Pergunta:

Posso usar o Senepol também nas minhas F1 Angus? Qual é o futuro para a raça Senepol no Brasil? Rodrigo (Rondonópolis/MT)

Resposta:

Rodrigo, há pouco mais de uma semana soltamos um post sobre uso de raças adaptadas sobre a F1 e não cogitamos a raça Senepol como opção por falha nossa. Para você ter ideia, crio na minha terra Senepol, Bonsmara e Caracu, cruzando minhas F1 com as três raças, tendo resultados sempre muito positivos no tocante a produção de bois pesados e bem terminados, além de fêmeas muito produtivas e férteis.

Na teoria, sempre falamos que toda raça tem seus pontos fortes, os quais devem ser muito bem explorados para se maximizar o desfrute dentro de cada sistema de produção e, sobretudo, aumentar a lucro da atividade. No caso do Senepol, devemos explorar sua adaptabilidade ao calor, o qual produz sobre a F1 um tricross de grande tolerância ao calor.
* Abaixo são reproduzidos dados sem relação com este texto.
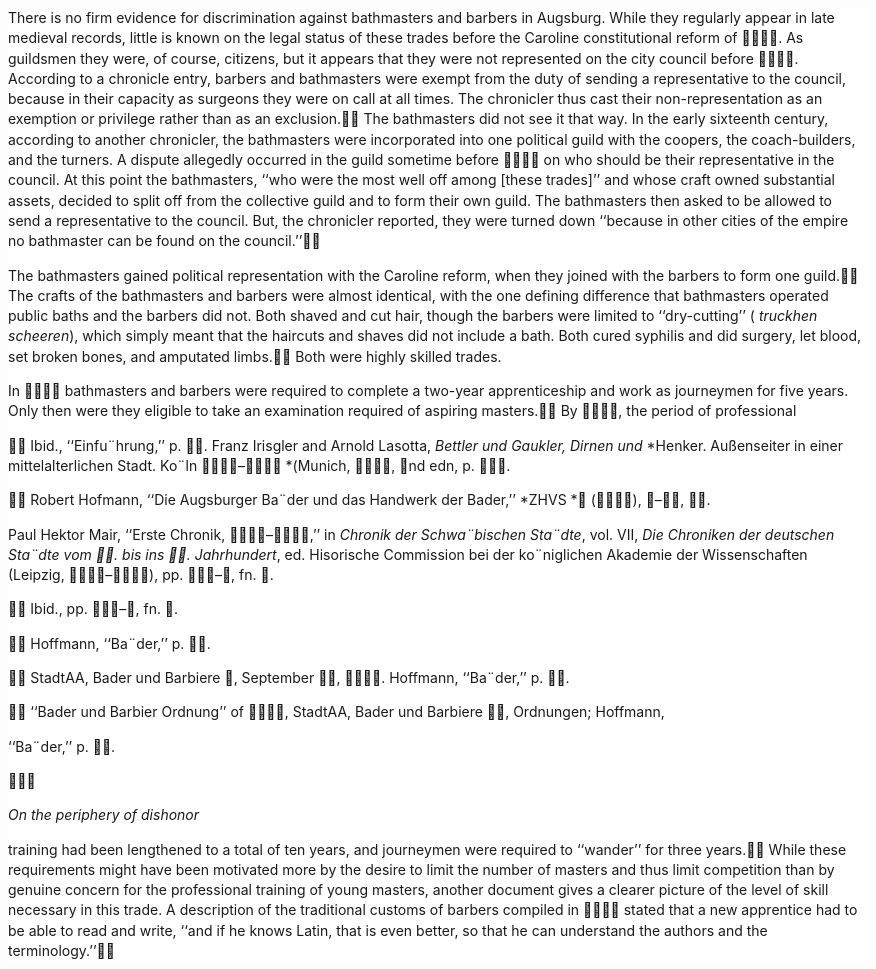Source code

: There is no firm evidence for discrimination against bathmasters and barbers in Augsburg. While they regularly appear in late medieval records, little is known on the legal status of these trades before the Caroline constitutional reform of . As guildsmen they were, of course, citizens, but it appears that they were not represented on the city council before . According to a chronicle entry, barbers and bathmasters were exempt from the duty of sending a representative to the council, because in their capacity as surgeons they were on call at all times. The chronicler thus cast their non-representation as an exemption or privilege rather than as an exclusion. The bathmasters did not see it that way. In the early sixteenth century, according to another chronicler, the bathmasters were incorporated into one political guild with the coopers, the coach-builders, and the turners. A dispute allegedly occurred in the guild sometime before  on who should be their representative in the council. At this point the bathmasters, ‘‘who were the most well off among \[these trades\]’’ and whose craft owned substantial assets, decided to split off from the collective guild and to form their own guild. The bathmasters then asked to be allowed to send a representative to the council. But, the chronicler reported, they were turned down ‘‘because in other cities of the empire no bathmaster can be found on the council.’’

The bathmasters gained political representation with the Caroline reform, when they joined with the barbers to form one guild. The crafts of the bathmasters and barbers were almost identical, with the one defining difference that bathmasters operated public baths and the barbers did not. Both shaved and cut hair, though the barbers were limited to ‘‘dry-cutting’’ \( *truckhen scheeren*\), which simply meant that the haircuts and shaves did not include a bath. Both cured syphilis and did surgery, let blood, set broken bones, and amputated limbs. Both were highly skilled trades. 

In  bathmasters and barbers were required to complete a two-year apprenticeship and work as journeymen for five years. Only then were they eligible to take an examination required of aspiring masters. By , the period of professional

 Ibid., ‘‘Einfu¨hrung,’’ p. . Franz Irisgler and Arnold Lasotta, *Bettler und Gaukler, Dirnen und* *Henker. Außenseiter in einer mittelalterlichen Stadt. Ko¨ln – *\(Munich, , nd edn, p. . 

 Robert Hofmann, ‘‘Die Augsburger Ba¨der und das Handwerk der Bader,’’ *ZHVS * \(\), –, . 

Paul Hektor Mair, ‘‘Erste Chronik, –,’’ in *Chronik der Schwa¨bischen Sta¨dte*, vol. VII, *Die* *Chroniken der deutschen Sta¨dte vom . bis ins . Jahrhundert*, ed. Hisorische Commission bei der ko¨niglichen Akademie der Wissenschaften \(Leipzig, –\), pp. –, fn. . 

 Ibid., pp. –, fn. . 

 Hoffmann, ‘‘Ba¨der,’’ p. . 

 StadtAA, Bader und Barbiere , September , . Hoffmann, ‘‘Ba¨der,’’ p. . 

 ‘‘Bader und Barbier Ordnung’’ of , StadtAA, Bader und Barbiere , Ordnungen; Hoffmann, 

‘‘Ba¨der,’’ p. . 



*On the periphery of dishonor*

training had been lengthened to a total of ten years, and journeymen were required to ‘‘wander’’ for three years. While these requirements might have been motivated more by the desire to limit the number of masters and thus limit competition than by genuine concern for the professional training of young masters, another document gives a clearer picture of the level of skill necessary in this trade. A description of the traditional customs of barbers compiled in  stated that a new apprentice had to be able to read and write, ‘‘and if he knows Latin, that is even better, so that he can understand the authors and the terminology.’’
Como considero o Senepol uma raça adaptada e de biotipo britânico, devemos priorizar o uso de sêmen ou touro Senepol sobre matrizes Continentais como as ½ Simental ou ½ Charolesas, pois nesse caso exploramos ao máximo a complementariedade entre os biotipos britânicos e Continentais como abaixo demonstrado:

Boi Tricross Senepol x vaca ½ Simental confinado no MS. 16 meses e 520 kg

Novilhas Tricross Senepol x F1 Simental. Chaco Paraguaio

Novilha Tricross Senepol x F1 Simental – Bama Agropecuária. Juara (MT)

Garrote superprecoce Tricross Senepol x F1 Charolesa, pesando 520 kg aos 16 meses. Juti (MS)

Sobre as F1 Angus o Senepol resulta em animais muito precoces, sendo que sugerimos que se use o Senepol sobre vacas adultas ou com ração no creep desde novinho, a fim de se desmamar animais bem pesados, produzindo com mais facilidade bois pesados e precoces.

Outro detalhe importante para o uso do Senepol no cruzamento é a utilização de touros Senepol de grande porte e no início da estação de monta (bezerros nascidos em agosto/setembro desmamam sempre mais pesados), mantendo seus filhos inteiros quando levados ao cocho, pois precisam desse hormônio masculino para compensar a queda no ganho em peso à partir de 420 kg.

Respondendo sua outra questão, Rodrigo, tenho uma boa notícia para os criadores de Senepol, raça essa reconhecidamente adaptada ao calor. O Senepol como touro tem um grande futuro no Brasil, pois como já disse é rústico, cobrindo muito bem no clima tropical. Aliás, quanto mais calor fizer, mais ele trabalhara na monta, onde já testemunhei lotes de 60 a 70 novilhas com um único touro Senepol e ao final dos 60 dias de monta estavam praticamente todas prenhes.

Afirmo que o crescimento do Senepol continuará forte por que a raça tem um biotipo ideal para cruzar com a matriz mais usada no gado de corte brasileiro: a vaca Nelore. Assim sendo, o cruzamento do Senepol com o Nelore, como vem ocorrendo naquelas propriedades que não possuem inseminação, gera um produto excepcional de carcaça e precocidade, atendendo o peso ideal e o acabamento exigido pela indústria.

Bezerros ½ sangue Senepol – Nelore, no MT. Muito peso e carcaça

Quando falamos em formação de raças compostas, o Senepol tem papel importante. Veja o exemplo do Simempol criado por Guilherme Torres, o qual selecionava Simental no sul de Mato Grosso do Sul e cruzou suas melhores matrizes com o Senepol, produzindo um F1 Senepol-Simental, batizado por ele de Simempol, o qual usa seus touros para cobrir seu rebanho Nelore.

Touro Simempol pronto para iniciar a cobertura no MS

Outra raça composta produzida com o Senepol, que alia tolerância ao calor e produção, é o Senangus, sendo a cruza do Senepol x Angus, mantendo as características de conformação britânica para uso na vaca Nelore no Brasil tropical.

Tourinhos Senangus. Ivo Reich (MS)

Espero ter respondido suas questões e me coloco a disposição para dirimir outras dúvidas sobre essa e outras raças e seus cruzamentos.